The event that started a new phase in Cassidy’s career of crime was the arrest of Matt Warner and two other men for the murder of a pair of prospectors who they had tried to frighten off a claim. Warner had no money for a lawyer and asked Cassidy for help. In response, on a hot afternoon in August 1896, Butch, Lay, and Meeks robbed the bank in Montpelier, Idaho, of an amount estimated between $5,000 and $16,500.

  It was a classic job. Shortly before closing time, the three robbers rode up to the bank, and while Meeks watched over the horses, Cassidy and Lay pulled their bandannas over their faces, drew their pistols, and entered the bank. Ordering everyone against the wall, Butch stood near the door and covered them while Lay told A. N. McIntosh, the assistant cashier, to give him all the money.
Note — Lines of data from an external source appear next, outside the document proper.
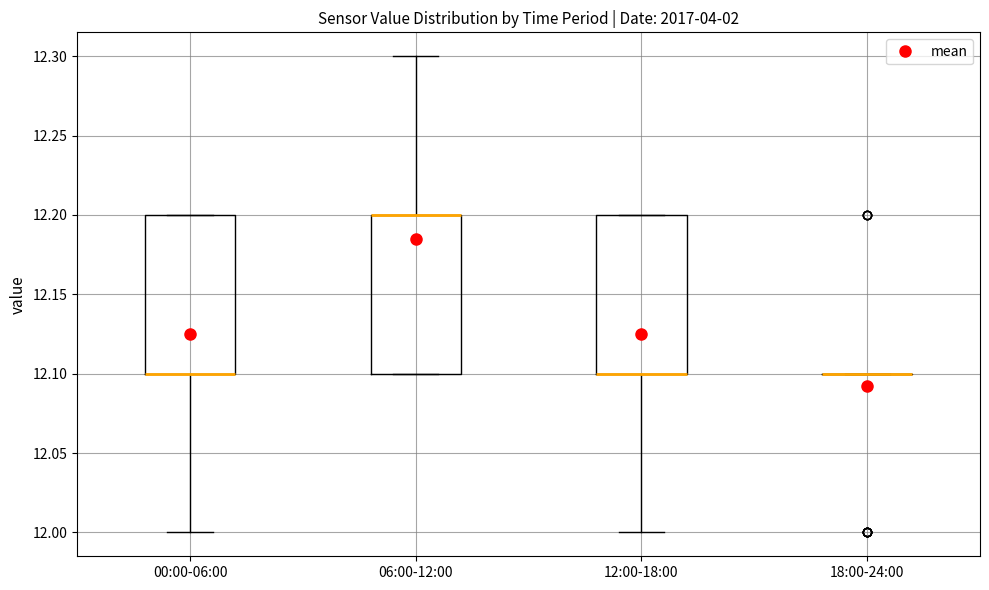

Reading left to right, read every box against the y-axis: the position of its median line, the range the box covers, and the ends of its whiskers. The values are not printed on the chart, so give them approximately, as read against the axis.

00:00-06:00: median 12.1 (drawn on the box's lower edge), box 12.1 to 12.2, whiskers 12.0 to 12.2
06:00-12:00: median 12.2 (drawn on the box's upper edge), box 12.1 to 12.2, whiskers 12.1 to 12.3
12:00-18:00: median 12.1 (drawn on the box's lower edge), box 12.1 to 12.2, whiskers 12.0 to 12.2
18:00-24:00: box collapsed to a line at 12.1, whiskers 12.1 to 12.1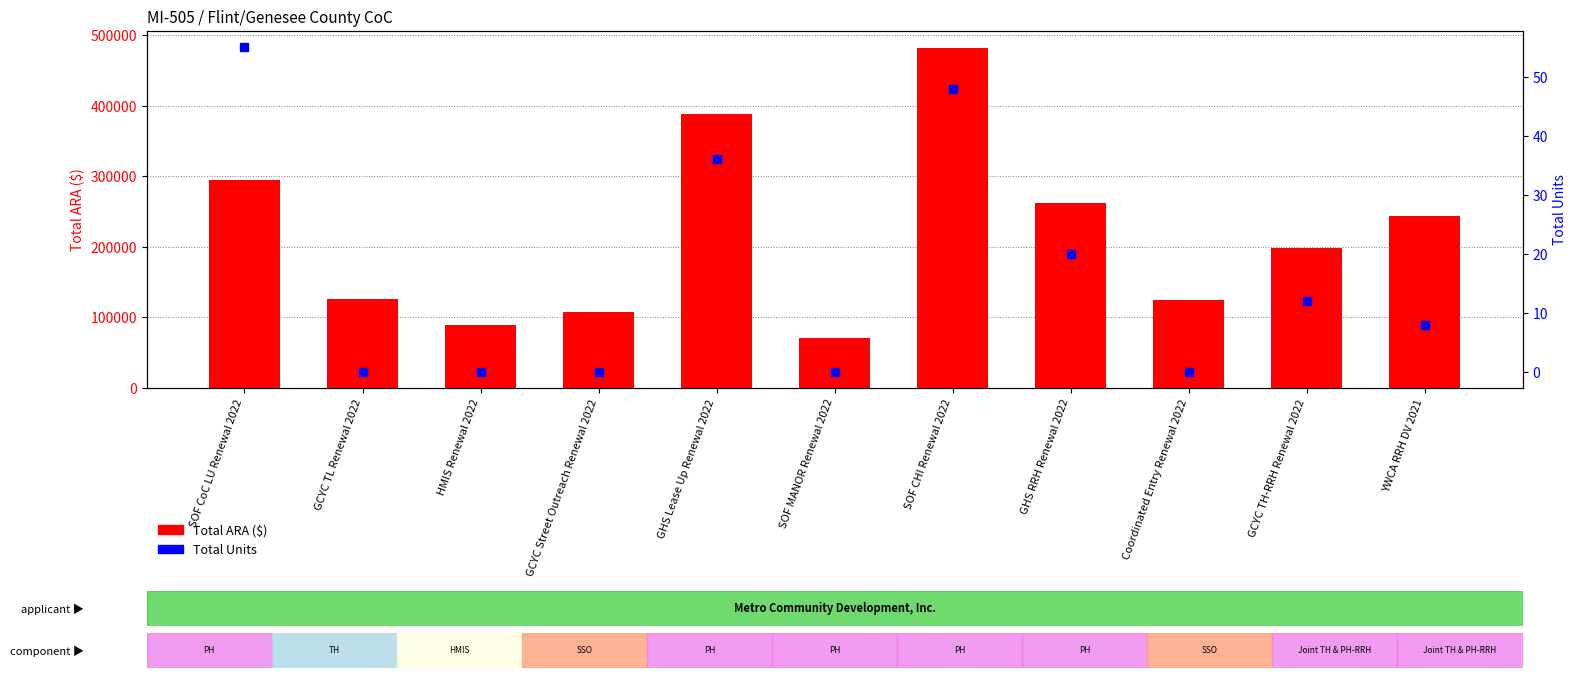

Which series has the largest Y range (max minus min)?

Total ARA ($)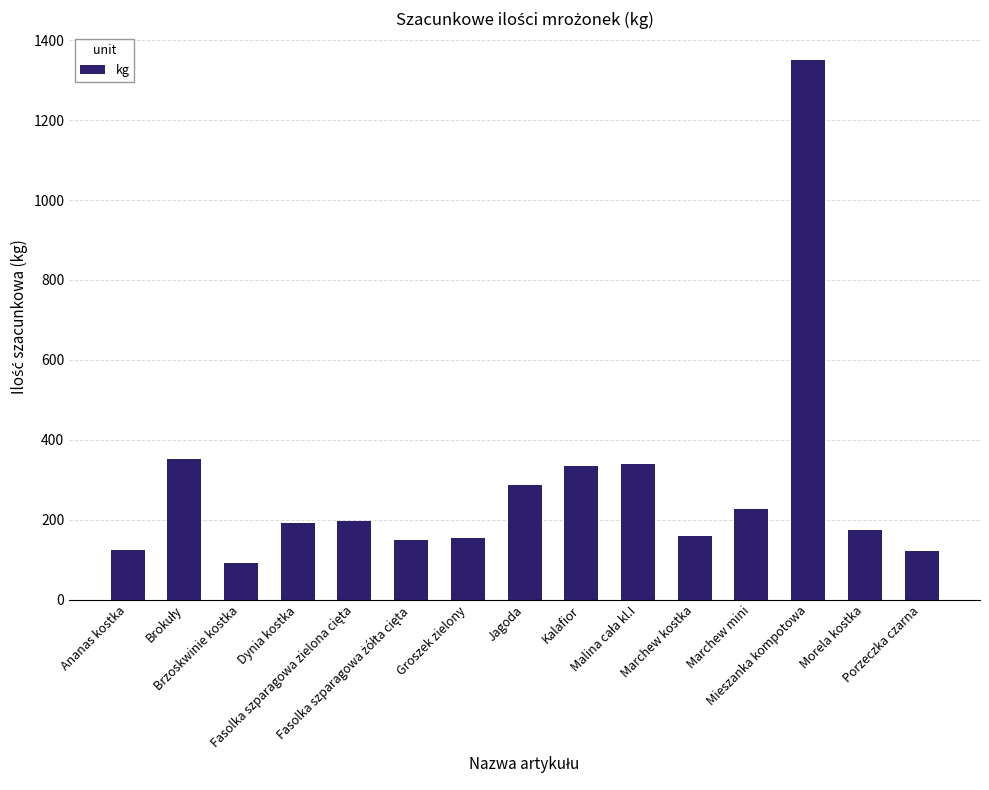

What is the value of the 8th bar from the left?

287.5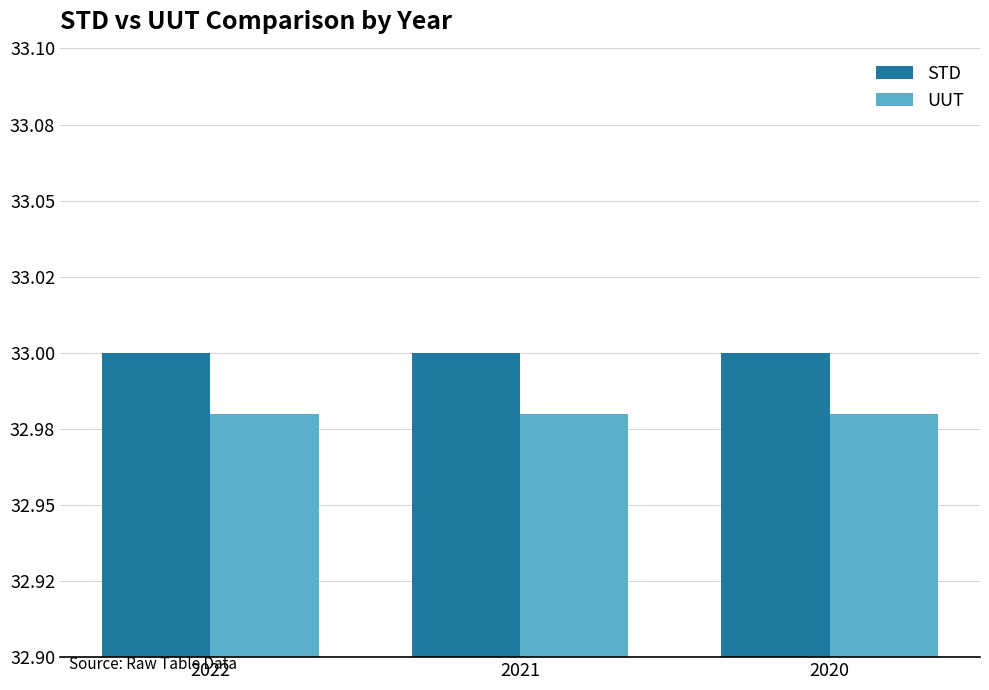

Which series has the largest range (max minus min)?

STD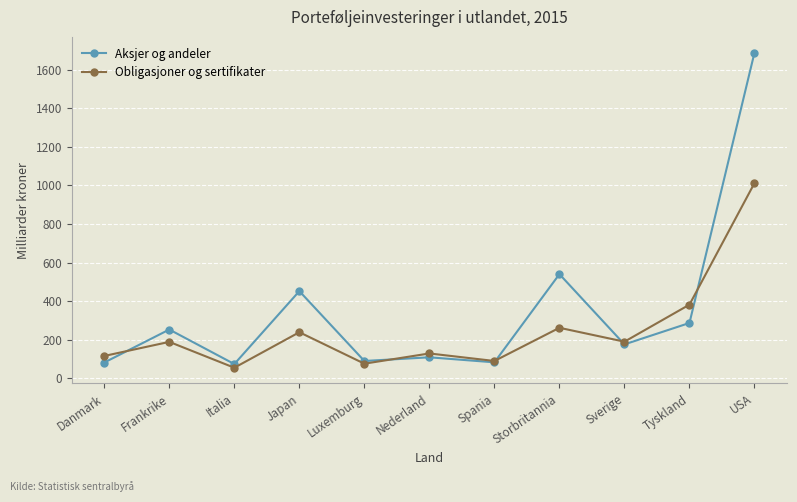

What is the smallest value displayed?

55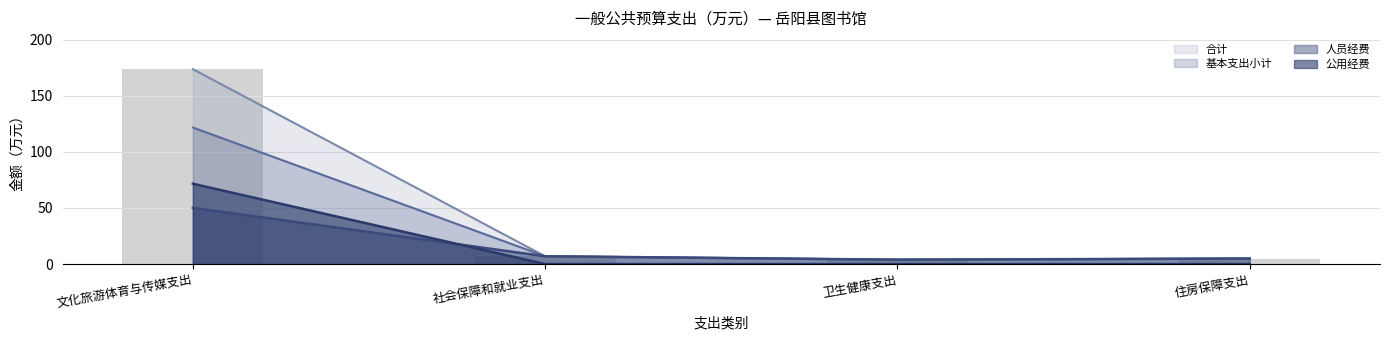

Which has a higher value, 文化旅游体育与传媒支出 or 社会保障和就业支出?

文化旅游体育与传媒支出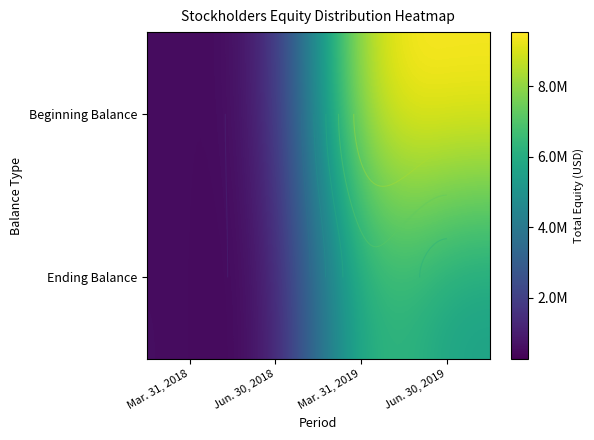

Rank the series by their maximum value, from lowest to highest.

Ending Balance, Beginning Balance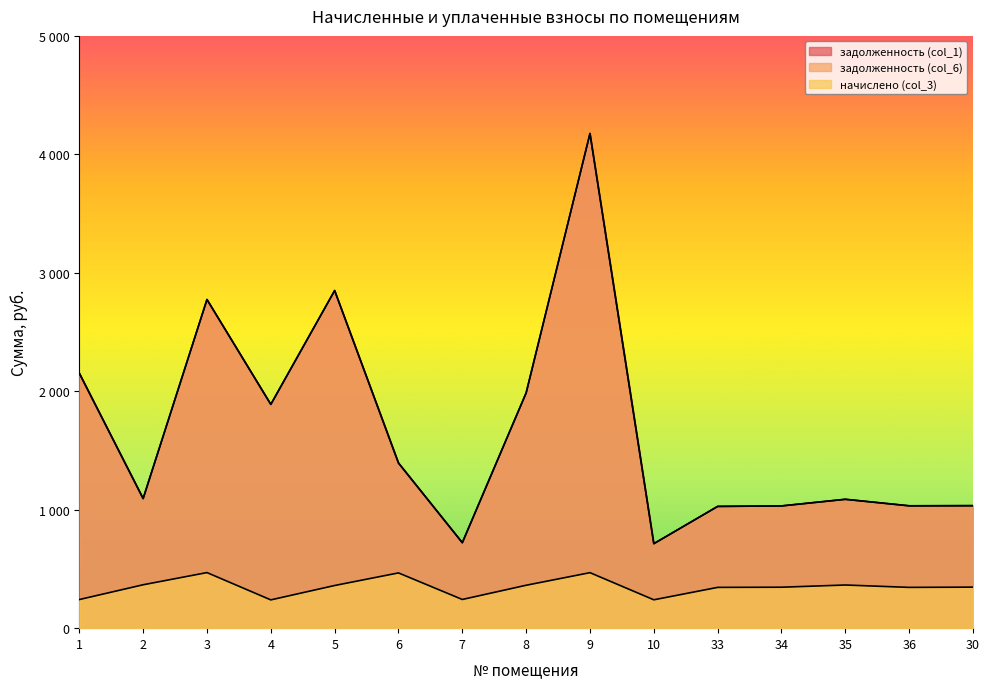

What is the difference between the начислено (col_3) values at 7 and 2?

124.2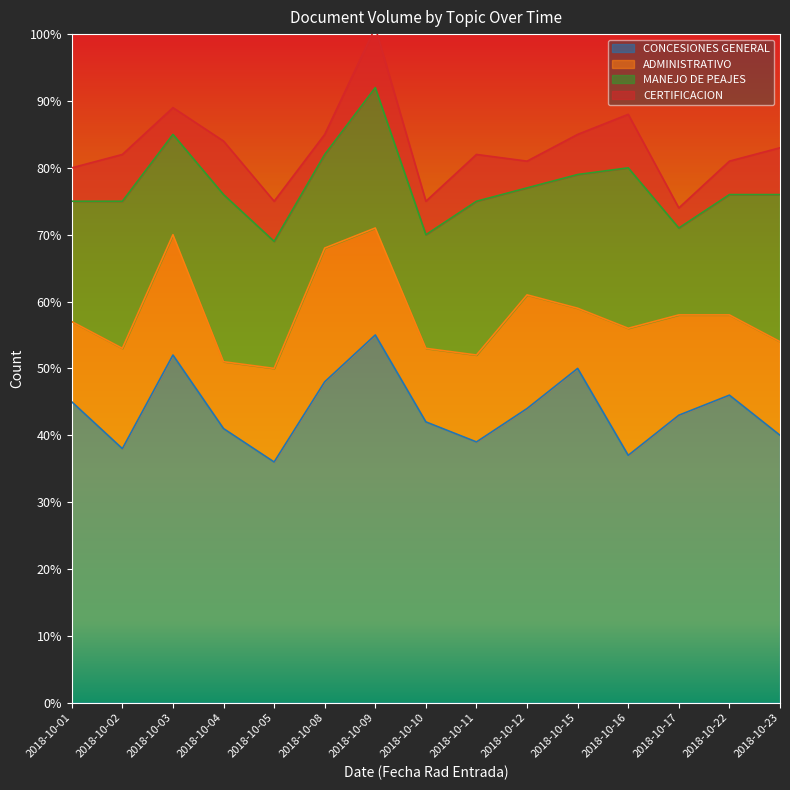

What is the value of the CERTIFICACION point at the 7th from the left?

9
When McIntosh said there were no bills, Lay smacked him on the forehead with his pistol, which angered Cassidy, who ordered him not to hit the clerk again. McIntosh then forked the cash over, little realizing that Cassidy’s comments were the first noted instance of an attitude that would—years later—contribute to his portrayal as a Robin Hood–type figure. He was, it would be said, a happy-go-lucky rogue who stole from banks and railroads, but not from common people, and one who chose not to engage in violence—including not killing anyone until late in his career.29

  Whether that assessment is accurate or not, for the time being, Cassidy waited inside the bank, allowing Lay to walk calmly outside and tie the sacks with the money onto the horses. Butch then warned everyone not to leave the bank for 10 minutes, and the three men rode off. Quickly pursued, they again made an effective escape due to having stashed fresh horses partway to the Wyoming state line. They then headed to Robbers Roost, where they spent the autumn and winter. Warner, meanwhile, was convicted of manslaughter and sentenced to five years in the Utah Penitentiary.